Gosnell behind ‘Mother’s Day Massacre’ over 40 years ago that injured 9 women
http://www.lifesitenews.com/news/40-years-ago-gosnell-experimented-with-abortion-supercoil-that-slashed-wome
PHILADELPHIA, April 16,
2013 (LifeSiteNews.com) – Kermit
Gosnell's history of injuring women through reckless abortion practices extends
as far back as 1972, when he injured nine women by testing an experimental abortion
device on them that caused plastic razor blades to lacerate their wombs. Even
then, however, Gosnell escaped receiving any disciplinary action, with the
state turning a blind eye, as it would for the next four decades as he operated
his "House of Horrors."
Those women were not told the abortionist intended to use them as guinea pigs for a new device, an abortion “super-coil,” developed by a psychologist masquerading as a "doctor." Randy Hutchins, the only medical professional with a license to work in Gosnell's facility beside Kermit, related to the grand jury how Gosnell described the incident to him:
At the time that he agreed to do this, there was a device that he and a psychologist were working on that was supposed to be plastic – basically plastic razors that were formed into a ball. All right. They were coated into a gel, so that they would remain closed. These would be inserted into the woman’s uterus. And after several hours of body temperature...the gel would melt and these 97 things would spring open, supposedly cutting up the fetus, and the fetus would be expelled.
He added, “This was not something that was sanctioned by the FDA. This was just something that he decided – he and this guy decided they were going to use on these women.”
A film crew from New York caught the experiments on film.

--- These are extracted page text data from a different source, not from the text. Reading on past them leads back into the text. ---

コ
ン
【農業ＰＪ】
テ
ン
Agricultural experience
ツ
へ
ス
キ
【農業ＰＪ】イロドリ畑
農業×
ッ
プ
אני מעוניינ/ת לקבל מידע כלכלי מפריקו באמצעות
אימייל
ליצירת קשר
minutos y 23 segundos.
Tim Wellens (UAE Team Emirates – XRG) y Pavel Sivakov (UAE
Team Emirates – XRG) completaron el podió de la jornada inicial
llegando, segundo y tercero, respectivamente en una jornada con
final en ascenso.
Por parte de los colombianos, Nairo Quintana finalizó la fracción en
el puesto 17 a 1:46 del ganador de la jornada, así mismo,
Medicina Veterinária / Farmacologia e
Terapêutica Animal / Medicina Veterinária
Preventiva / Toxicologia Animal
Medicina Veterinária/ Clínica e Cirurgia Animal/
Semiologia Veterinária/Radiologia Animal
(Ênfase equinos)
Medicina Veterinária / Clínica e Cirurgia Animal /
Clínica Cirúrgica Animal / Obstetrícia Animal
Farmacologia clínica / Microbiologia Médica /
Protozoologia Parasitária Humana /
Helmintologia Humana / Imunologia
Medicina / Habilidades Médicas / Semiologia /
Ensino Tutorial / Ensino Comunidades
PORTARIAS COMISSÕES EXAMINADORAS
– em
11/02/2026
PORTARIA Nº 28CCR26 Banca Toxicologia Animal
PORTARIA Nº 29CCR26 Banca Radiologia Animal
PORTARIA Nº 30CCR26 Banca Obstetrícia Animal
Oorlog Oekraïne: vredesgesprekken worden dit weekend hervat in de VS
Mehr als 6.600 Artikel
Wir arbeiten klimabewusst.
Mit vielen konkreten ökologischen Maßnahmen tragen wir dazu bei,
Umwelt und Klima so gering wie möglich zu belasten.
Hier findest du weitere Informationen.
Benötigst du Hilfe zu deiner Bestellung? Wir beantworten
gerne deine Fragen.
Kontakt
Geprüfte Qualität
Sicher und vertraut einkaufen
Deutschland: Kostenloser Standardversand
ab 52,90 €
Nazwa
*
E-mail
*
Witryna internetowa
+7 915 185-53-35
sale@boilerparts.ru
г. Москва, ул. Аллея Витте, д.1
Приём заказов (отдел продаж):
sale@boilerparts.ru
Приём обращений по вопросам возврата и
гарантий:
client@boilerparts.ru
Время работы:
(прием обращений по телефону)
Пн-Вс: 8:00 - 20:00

Nine of the 15 women were injured. One required a hysterectomy. A joint federal-state investigation found other serious complications including hemorrhaging, infections, and portions of the unborn baby being left inside the uterus – still a common problem.
After the incident, Gosnell left Pennsylvania, spending some time in the Bahamas and New York.

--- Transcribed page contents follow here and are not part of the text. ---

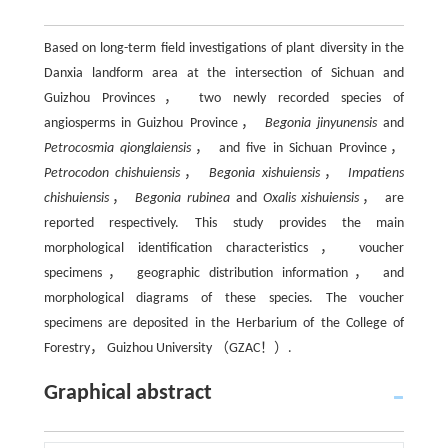
Based on long-term field investigations of plant diversity in the
Danxia landform area at the intersection of Sichuan and
Guizhou Provinces， two newly recorded species of
angiosperms in Guizhou Province，
Begonia jinyunensis
and
Petrocosmia qionglaiensis
， and five in Sichuan Province，
Petrocodon chishuiensis
，
Begonia xishuiensis
，
Impatiens
chishuiensis
，
Begonia rubinea
and
Oxalis xishuiensis
， are
reported respectively. This study provides the main
morphological identification characteristics， voucher
specimens， geographic distribution information， and
morphological diagrams of these species. The voucher
specimens are deposited in the Herbarium of the College of
Forestry， Guizhou University （GZAC！）.
Graphical abstract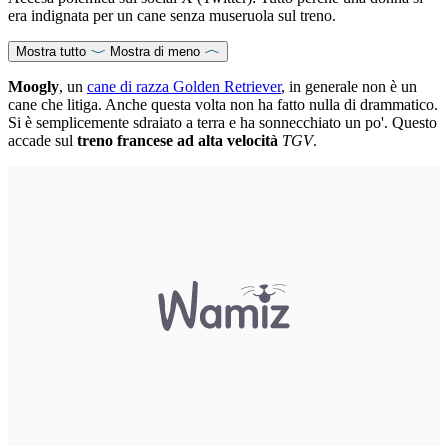
era indignata per un cane senza museruola sul treno.
Mostra tutto
Mostra di meno
Moogly
, un
cane di razza Golden Retriever
, in generale non è un
cane che litiga. Anche questa volta non ha fatto nulla di drammatico.
Si è semplicemente sdraiato a terra e ha sonnecchiato un po'. Questo
accade sul
treno francese ad alta velocità
TGV
.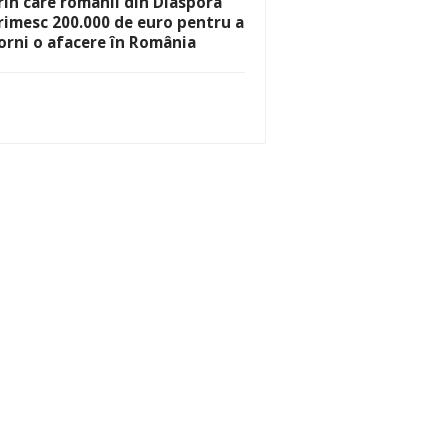
rin care românii din Diaspora
rimesc 200.000 de euro pentru a
orni o afacere în România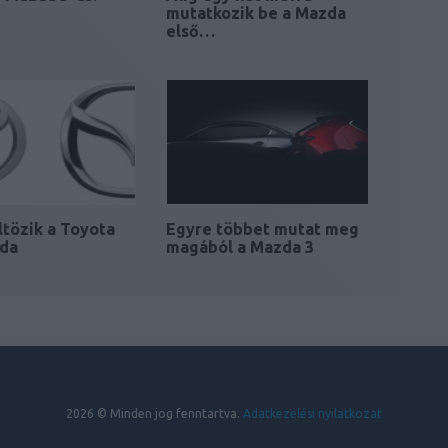
mutatkozik be a Mazda
első…
tözik a Toyota
Egyre többet mutat meg
zda
magából a Mazda 3
2026 © Minden jog fenntartva.
Adatkezelési nyilatkozat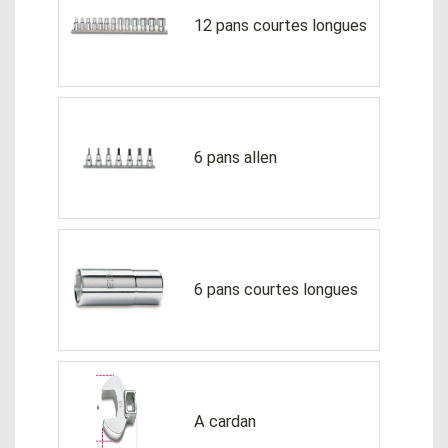
12 pans courtes longues
6 pans allen
6 pans courtes longues
A cardan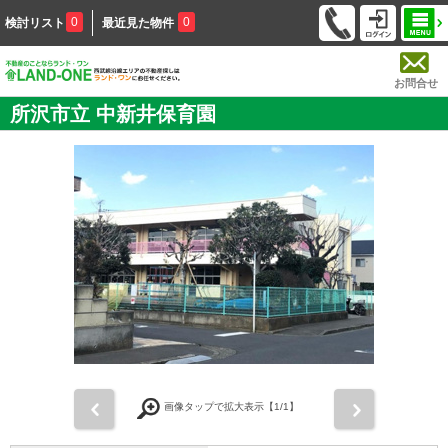
0
0
検討リスト
最近見た物件
お問合せ
所沢市立 中新井保育園
前
次
画像タップで拡大表示【
1
/1】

According to Hutchins, Gosnell explained his reasons for leaving the state, saying, "If the State Board of Medicine hadn’t brought any charges against you, all right, and you were away long enough, you could come back and your license was still considered to be in good standing."

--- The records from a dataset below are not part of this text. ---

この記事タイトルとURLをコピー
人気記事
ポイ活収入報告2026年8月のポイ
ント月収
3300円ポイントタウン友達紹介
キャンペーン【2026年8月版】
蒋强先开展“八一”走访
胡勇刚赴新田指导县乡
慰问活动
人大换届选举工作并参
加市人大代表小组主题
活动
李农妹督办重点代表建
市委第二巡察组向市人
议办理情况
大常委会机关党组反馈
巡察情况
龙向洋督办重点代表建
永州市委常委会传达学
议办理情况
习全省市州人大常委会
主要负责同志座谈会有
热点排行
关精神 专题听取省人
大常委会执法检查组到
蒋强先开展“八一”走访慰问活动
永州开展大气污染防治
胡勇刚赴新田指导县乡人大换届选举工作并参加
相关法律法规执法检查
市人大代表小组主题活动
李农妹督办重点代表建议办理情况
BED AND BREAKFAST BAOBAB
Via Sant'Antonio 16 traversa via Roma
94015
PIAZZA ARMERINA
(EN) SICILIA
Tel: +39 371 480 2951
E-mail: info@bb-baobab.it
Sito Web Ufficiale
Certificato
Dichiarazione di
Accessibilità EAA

The grand jury report notes wryly, "Gosnell was apparently correct. The Pennsylvania Board of Medicine ignored his role in this grotesquely unsuccessful experiment, which seriously and permanently maimed several women."
It continues: "The Board overlooked Gosnell’s unprofessional conduct not only in the 1970s but for the next three decades, as he continued to employ unlicensed workers to practice medicine at his clinic, and as his patients continued to suffer serious injuries or worse during abortion procedures."
The super-coil that Gosnell used had been developed by Harvey Karman, a Los Angeles psychologist who killed a woman in April 1955 after attempting to perform an abortion with a speculum and a nutcracker. After that incident he was charged with performing an illegal abortion, and spent some time in jail.
Karman (born Harvey Walters) tested the device on "hundreds" of women in Bangladesh, at the government's invitation. “Those women suffered a high rate of complications,” the grand jury report states. “Nonetheless, Karman brought his 'super coil' to Philadelphia, where he found an ally in Gosnell.”
Although Karman never earned a doctorate or M.D., after he was released from jail he began saying he had earned a doctorate from a non-existent European university and calling himself “doctor.” Like Gosnell, he was considered a pioneer of abortion rights.
“Doctor” Karman and health writer Merle Goldberg had developed a cannula that effectively aborted unborn babies in the first trimester. The “super-coil” was intended to be its second-trimester counterpart.
Upon his death in 2008 at the age of 84, the Los Angeles Times' obituary remembered Gosnell's one-time partner as the “Creator of device for safer abortions.”